Entender la política es difícil porque esta se mueve en la intersección de dos ámbitos contradictorios. De un lado, la política es voluntad: quien hace política es porque aspira a lograr cosas difíciles y desafiar la ley de las probabilidades. Ya decía Max Weber que “en este mundo no se consigue nunca lo posible si no se intenta lo imposible una y otra vez”. Pero al mismo tiempo, como decía Marx, “los hombres hacen su propia historia, pero no la hacen a su libre arbitrio, bajo circunstancias elegidas por ellos mismos”. Así, la voluntad cuenta, pero también la historia, la cultura, las estructuras económicas y sociales, y las instituciones. Estas no determinan desenlaces específicos, sí definen probabilidades mayores o menores. De otro lado, se suele pasar por alto que la causalidad puede también invertirse, de modo que la política en ocasiones logra ser capaz de redefinir el curso mismo de la historia y crear nuevas estructuras. Esto, que es válido en general para cualquier lugar y tiempo, por supuesto, adquiere particularidades y matices en países y momentos específicos.

Qué hacer – Prosigue el texto sobre la dificultad de entender la política a partir de su última oración. Los registros no guardan relación con el texto.

Datos proporcionados –
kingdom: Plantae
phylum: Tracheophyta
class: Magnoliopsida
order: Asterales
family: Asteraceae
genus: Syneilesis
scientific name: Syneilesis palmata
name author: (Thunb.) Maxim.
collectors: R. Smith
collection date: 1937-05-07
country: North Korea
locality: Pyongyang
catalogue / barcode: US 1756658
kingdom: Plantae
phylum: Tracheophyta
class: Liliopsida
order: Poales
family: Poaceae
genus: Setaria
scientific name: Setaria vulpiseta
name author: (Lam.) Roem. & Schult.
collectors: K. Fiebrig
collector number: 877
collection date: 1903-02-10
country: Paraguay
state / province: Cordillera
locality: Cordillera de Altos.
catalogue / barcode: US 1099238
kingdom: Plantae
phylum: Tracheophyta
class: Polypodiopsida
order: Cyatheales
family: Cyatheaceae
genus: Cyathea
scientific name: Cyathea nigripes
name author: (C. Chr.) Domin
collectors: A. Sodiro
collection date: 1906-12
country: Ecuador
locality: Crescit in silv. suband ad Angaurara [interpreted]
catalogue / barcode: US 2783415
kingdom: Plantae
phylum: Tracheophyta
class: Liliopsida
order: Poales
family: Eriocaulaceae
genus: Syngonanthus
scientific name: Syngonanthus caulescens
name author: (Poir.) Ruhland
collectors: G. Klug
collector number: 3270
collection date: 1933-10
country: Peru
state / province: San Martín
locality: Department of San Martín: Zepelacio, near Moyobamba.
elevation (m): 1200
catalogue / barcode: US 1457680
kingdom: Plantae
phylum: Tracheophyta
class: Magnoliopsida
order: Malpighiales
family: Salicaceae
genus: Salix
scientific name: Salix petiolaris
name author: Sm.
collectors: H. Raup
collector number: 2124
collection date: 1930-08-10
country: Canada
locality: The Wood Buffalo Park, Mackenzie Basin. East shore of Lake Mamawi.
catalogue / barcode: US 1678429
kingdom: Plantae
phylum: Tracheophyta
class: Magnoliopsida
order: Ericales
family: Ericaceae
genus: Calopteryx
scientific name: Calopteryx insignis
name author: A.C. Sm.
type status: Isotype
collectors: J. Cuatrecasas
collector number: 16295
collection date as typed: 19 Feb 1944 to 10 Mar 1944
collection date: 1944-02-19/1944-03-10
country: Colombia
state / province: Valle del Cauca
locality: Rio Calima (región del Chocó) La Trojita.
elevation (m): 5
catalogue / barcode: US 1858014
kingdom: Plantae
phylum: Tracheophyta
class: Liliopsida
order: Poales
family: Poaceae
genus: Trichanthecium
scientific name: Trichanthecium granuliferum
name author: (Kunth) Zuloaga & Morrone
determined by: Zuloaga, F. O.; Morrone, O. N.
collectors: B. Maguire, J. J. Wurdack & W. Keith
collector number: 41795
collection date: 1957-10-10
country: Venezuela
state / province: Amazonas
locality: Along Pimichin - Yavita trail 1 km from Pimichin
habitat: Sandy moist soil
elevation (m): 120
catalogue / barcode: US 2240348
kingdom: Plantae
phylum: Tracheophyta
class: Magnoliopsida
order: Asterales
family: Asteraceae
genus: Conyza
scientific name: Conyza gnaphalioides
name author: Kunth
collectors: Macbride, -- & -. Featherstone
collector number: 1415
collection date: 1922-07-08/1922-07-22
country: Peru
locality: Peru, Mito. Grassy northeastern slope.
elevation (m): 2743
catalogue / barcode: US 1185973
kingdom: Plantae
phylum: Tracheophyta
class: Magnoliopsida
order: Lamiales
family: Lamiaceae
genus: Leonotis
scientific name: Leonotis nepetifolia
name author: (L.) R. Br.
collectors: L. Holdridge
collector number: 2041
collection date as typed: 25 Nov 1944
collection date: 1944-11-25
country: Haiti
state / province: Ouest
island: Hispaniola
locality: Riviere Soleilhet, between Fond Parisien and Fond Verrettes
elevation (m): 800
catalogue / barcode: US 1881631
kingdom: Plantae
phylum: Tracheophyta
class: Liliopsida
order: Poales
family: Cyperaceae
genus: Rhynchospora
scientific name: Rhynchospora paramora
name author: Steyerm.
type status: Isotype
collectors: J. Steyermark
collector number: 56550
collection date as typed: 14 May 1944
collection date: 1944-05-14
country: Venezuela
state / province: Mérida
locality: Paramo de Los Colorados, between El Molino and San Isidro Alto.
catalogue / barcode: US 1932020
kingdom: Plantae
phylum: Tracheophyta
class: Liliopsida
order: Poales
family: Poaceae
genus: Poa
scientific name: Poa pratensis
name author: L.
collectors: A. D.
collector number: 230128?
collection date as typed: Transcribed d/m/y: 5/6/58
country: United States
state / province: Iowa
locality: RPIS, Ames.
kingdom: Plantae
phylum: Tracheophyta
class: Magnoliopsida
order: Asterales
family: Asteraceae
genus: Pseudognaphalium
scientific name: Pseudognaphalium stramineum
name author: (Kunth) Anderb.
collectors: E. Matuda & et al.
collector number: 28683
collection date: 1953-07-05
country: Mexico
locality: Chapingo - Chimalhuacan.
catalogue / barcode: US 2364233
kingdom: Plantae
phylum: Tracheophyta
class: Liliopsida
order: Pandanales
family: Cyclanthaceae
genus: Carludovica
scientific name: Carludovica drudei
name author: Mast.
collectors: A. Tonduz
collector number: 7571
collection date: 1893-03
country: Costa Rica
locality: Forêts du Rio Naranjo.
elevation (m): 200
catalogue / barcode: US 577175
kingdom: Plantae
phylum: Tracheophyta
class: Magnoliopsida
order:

Resultado del ejercicio –
En nuestro país el desafío analítico es particularmente complicado. De un lado, resulta evidente la importancia de la historia y de las estructuras económicas y sociales: la desigualdad, la heterogeneidad, la fragmentación son elocuentes, así como la existencia de profundas fracturas de clase, región, etnicidad y otras de larga data, que marcan barreras aparentemente insuperables. Al mismo tiempo, las contradicciones e inestabilidad que genera esa misma estructura abren espacio para que se produzcan grandes transformaciones de esa misma estructura “desde arriba”: en los últimos años, el velasquismo y el fujimorismo desencadenaron cada uno una suerte de revolución en lo social, producto de proyectos políticos gestados por pequeñas “cúpulas” e impensables sin la intervención de sus liderazgos.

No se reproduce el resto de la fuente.